Odaya geçince öyle de oldu, kocaman gülümsedim ona, kucağıma aldım iki bebeğimi de, bana ağrı kesici verildi, karnıma kum torbası kondu ve sabaha karşı 4 kişilik bir aile olarak uyumaya başladık odada. Ben hariç herkes uyudu da, ben sabaha kadar ağladım, acıdan ve ağrıdan. Daha fazla ağrı kesici istedim, veremeyiz en yüksek dozu verildi dediler. Sabah doktorum gelip, kum torbası karnımdan kalkana ve yeni ağrı kesici yapılana kadar geçen zamanı hafızamdan silmek istedim. Sonrasında ağrım azaldı ama geçmedi, iki büklüm yaşadım 1 hafta, yürümek büyük zorluk, tuvalete gitmek işkence idi. Bebeğimi kucağıma alıp emzirmek tek başıma mümkün değildi. Sezaryen acısına bir de göğüs acısı eklendi ve lohusalığım acıların kokteyli ile başladı diyebilirim.

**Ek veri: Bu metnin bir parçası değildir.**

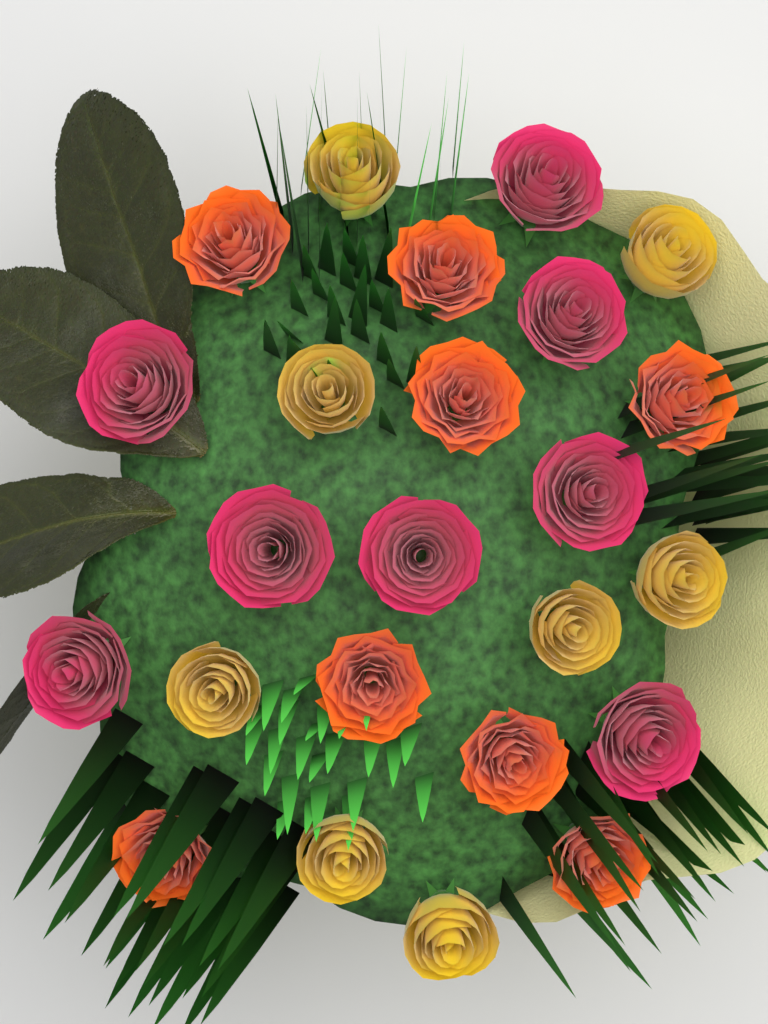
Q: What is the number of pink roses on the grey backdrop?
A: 8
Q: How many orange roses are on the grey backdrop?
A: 8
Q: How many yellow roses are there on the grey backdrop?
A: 8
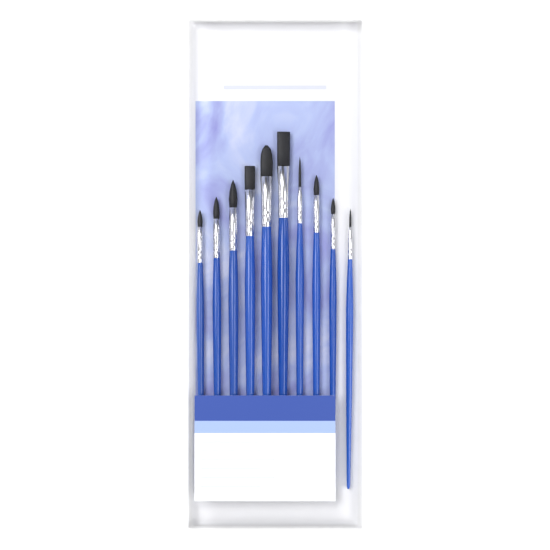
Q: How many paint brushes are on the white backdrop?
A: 10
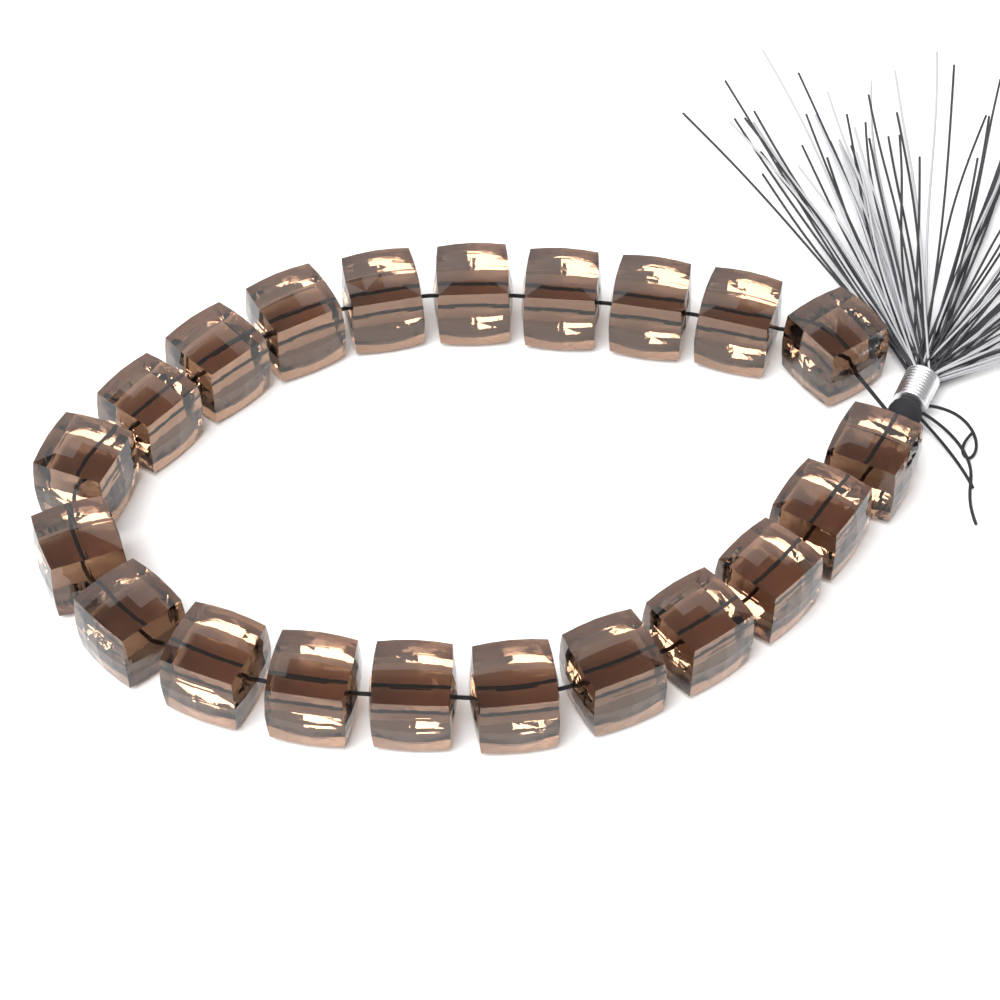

Şu an çok taze anılarım, acılarımı çok net hatırlıyorum. Bebeğimi sağlıkla kucağıma aldığıma şükrederken, biliyorum ki unutacağım yavaş yavaş acı kısmını. Sadece mutluluğu kalacak kavuşmanın.
Ama ben yine de sezaryenden nefret ediyorum.
Not: Sezaryen ameliyatı çok kolay geçen, acısı kısa süren, bir daha olsa bir daha yaparım diyen çok arkadaşım var. Benim gibi böyle acı çektiğini söyleyen çok az kişiye rastladım. Bu bir şans meselesi sanırım ve de yapı meselesi. Yazdıklarımı okuyup da kimsenin kendi ameliyatı böyle olacak diye bir ön yargı ile yaklaşmasını istemem. Bu yazı sadece benim yaşadıklarım, benim hissettiklerimdir. Genel bir sonuç gibi algılanmamalıdır.